LA VIEJA DEL FARO
Volvía cada día al faro sin recordar ya su vida anterior.
¿Hubo otra vida o había visto por primera vez la luz frente a aquel mar que la
reflejaba como un espejo? Le gustaba volar hacia la confusa línea del
horizonte, difuminada en dos tonos de azul. Pero esto era con su imaginación
porque el horizonte era algo que se alejaba siempre, aun permaneciendo inmóvil
en el espacio. Sólo su mente la permitía acercarse a aquel punto de fuga. Su
cuerpo estaba demasiado cansado y no disponía ni de una miserable barca. Y sin
embargo era capaz de sobrevolar las olas como el más moderno de los yates, superando
la velocidad de la luz.
Aquella
mañana voló como siempre a caballo de las blancas crestas de espuma, patinando
sobre el agua plateada. Intentaba recordar algo de su vida: quién era, cómo se
llamaba, si había algún afecto que la uniera a la existencia. Pero alguien
había pasado un borrador sobre el encerado de sus recuerdos y no lo consiguió.
De pronto notó algo distinto, una luminosidad perfecta que la envolvía más allá
del tiempo y del espacio. Se hundió en una paleta de azules, flotando en el celeste,
en el índigo o en el cobalto del mar, acercándose al fin a aquella línea de
unión. ¿La entrada misteriosa a otro universo? No había imaginado que fuera
posible jugar al escondite con las gaviotas, ni que pudieran
acariciarte peces de mil colores. Disolverse en la luz era una gozosa
sensación. Ya no era la vieja del Faro. Era la ingravidez: sístole y diástole
de todo lo creado. Era el amor. Su sangre, transmutada en energía luminosa,
daba impulso a los planetas y los hacía girar. Y la vida y la muerte se
confundían, se alternaban sin principio ni fin. Convertida en un presente sin
secuencia, cobró sentido por fin la eternidad.

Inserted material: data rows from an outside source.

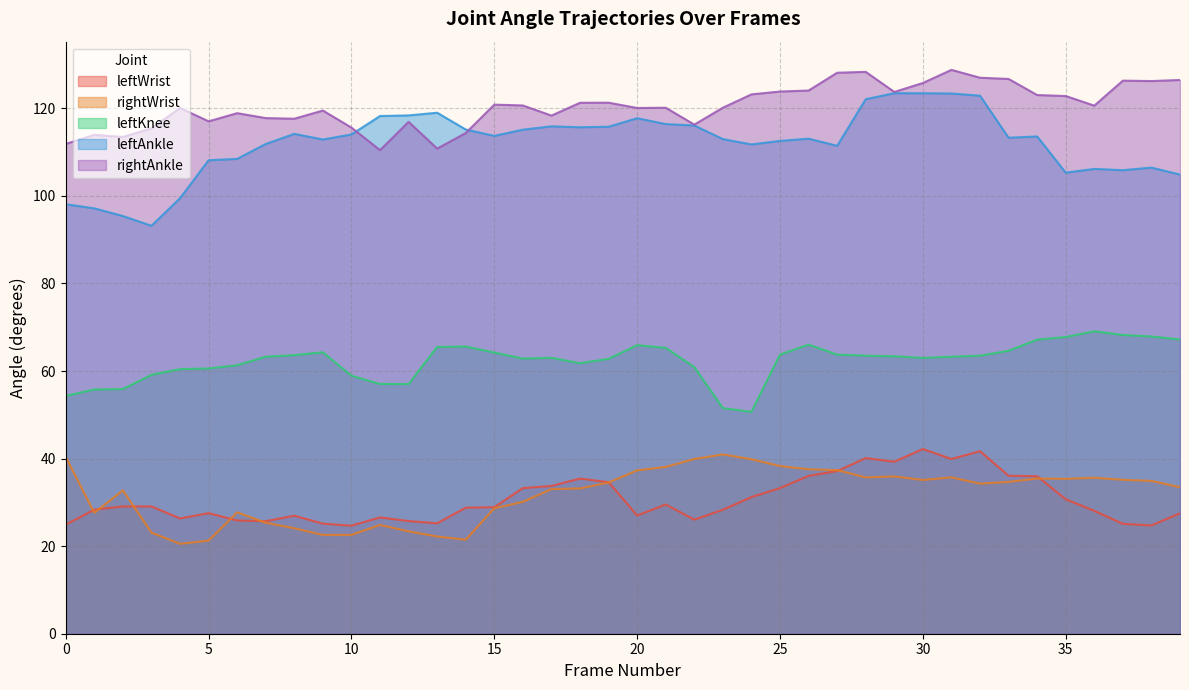

True or false: leftKnee and leftWrist intersect in this chart.

False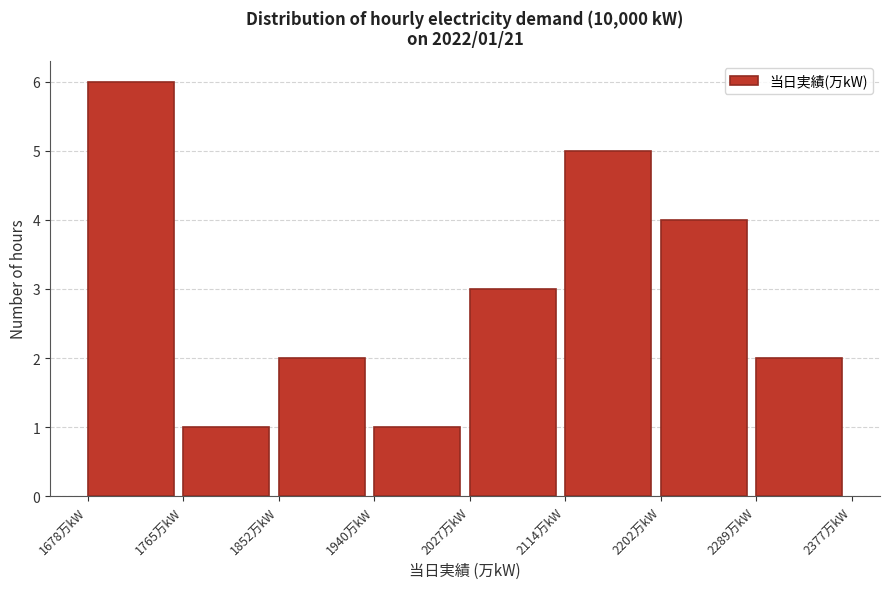

Which range on the x-axis has the tallest bar?

1680 to 1770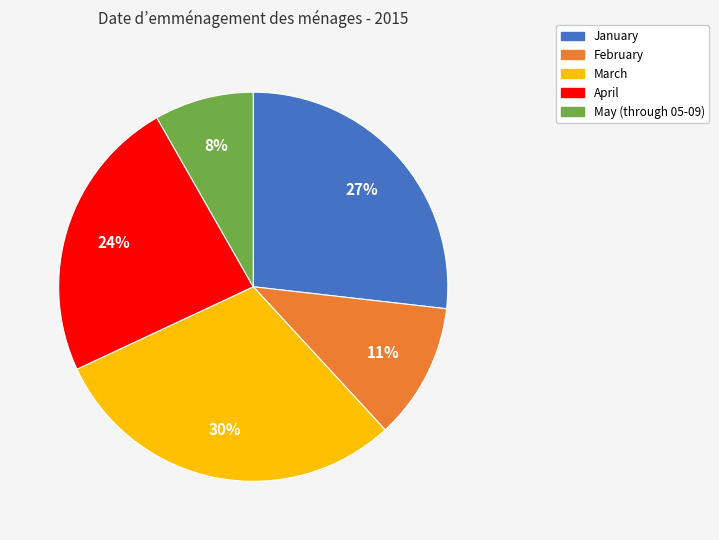

To the nearest percent, what is the combined percentage of April and February?

35%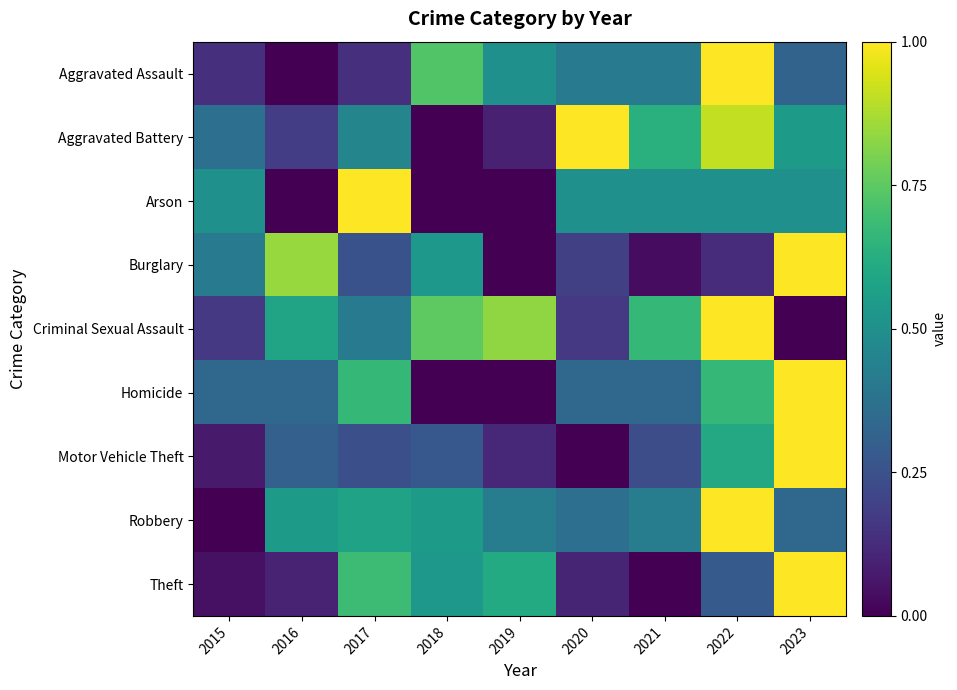

Which category has the highest value across all series?

2022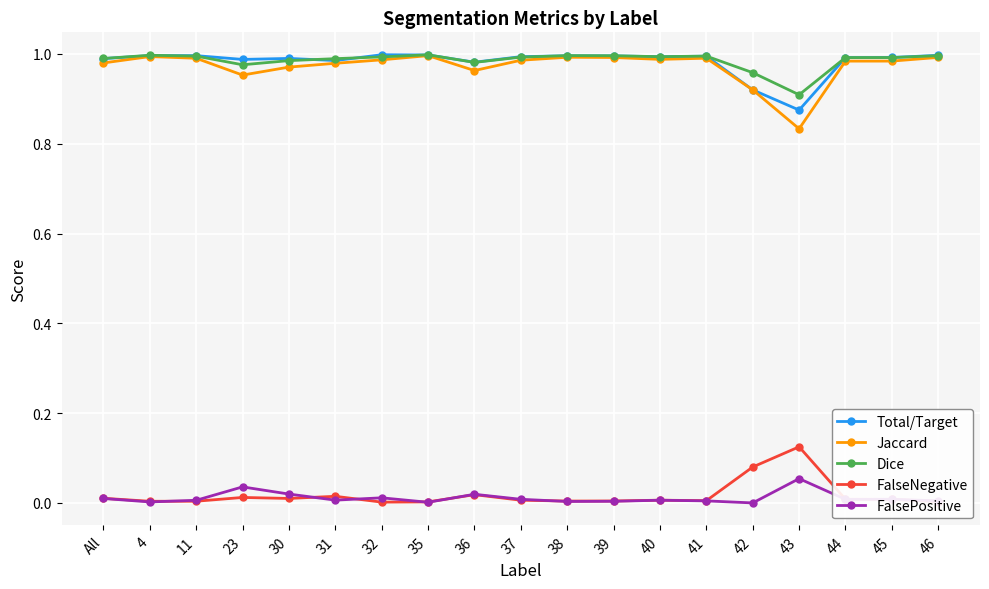

True or false: Jaccard has more than 2 points higher than both neighbors.

True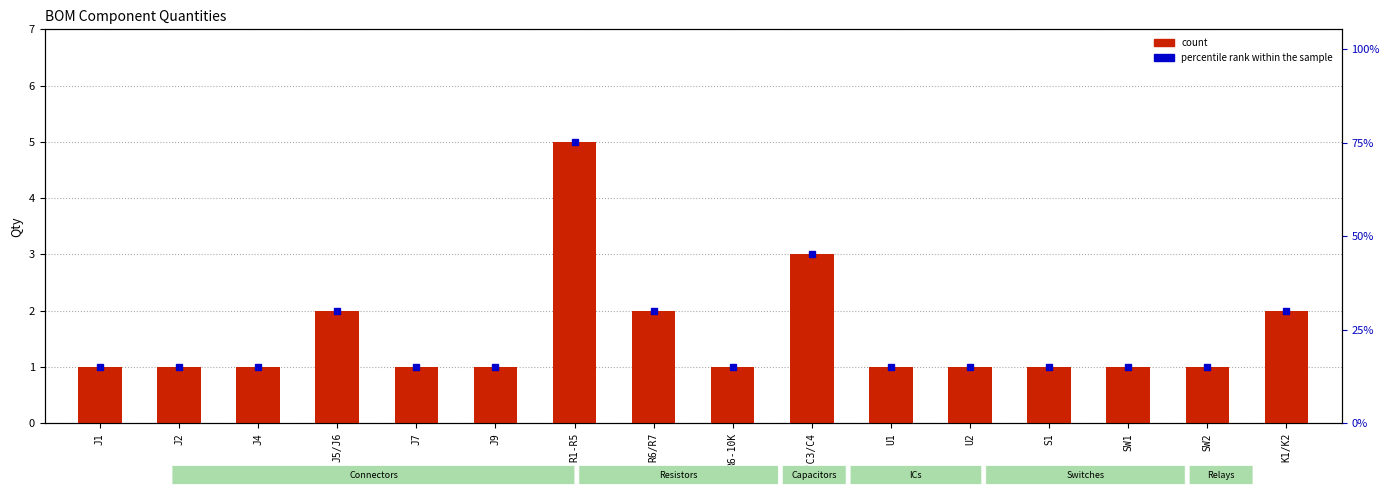

What is the approximate value at S1?

1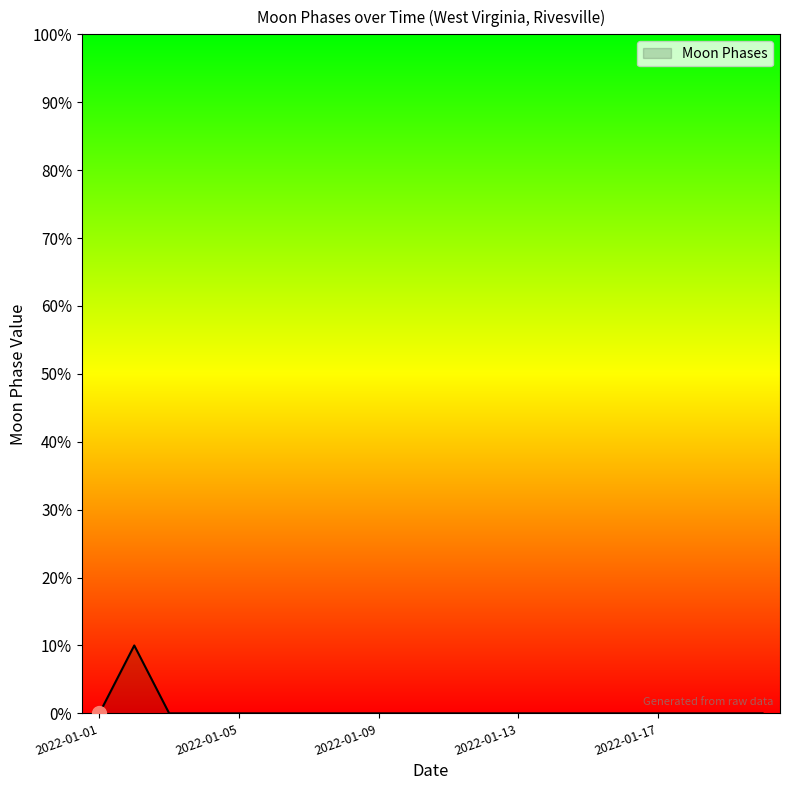

What is the difference between the maximum and minimum values?

10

Muy cerca, en un mugriento
transistor, Machín cantaba “Dos gardenias” y un hombre descargaba de una
furgoneta unas cajas de botellas. Ruidos vacíos de significado. Ruidos lejanos,
amortiguados por la distancia que hay entre lo cotidiano y lo eterno. El móvil, su móvil, le mandaba mensajes de
algún espacio raquítico y sin importancia. Sabía que en alguna parte seguían
reclamando su presencia, pero si puedes elegir, ¿vas a abandonar el Palacio
para volver a la caverna?
Por
la tarde, con el sol escondiéndose a su espalda tras las montañas, alguien dio
la voz de alarma:
-¡Llamen
a un médico!
Inútil
petición. La vieja del Faro había muerto.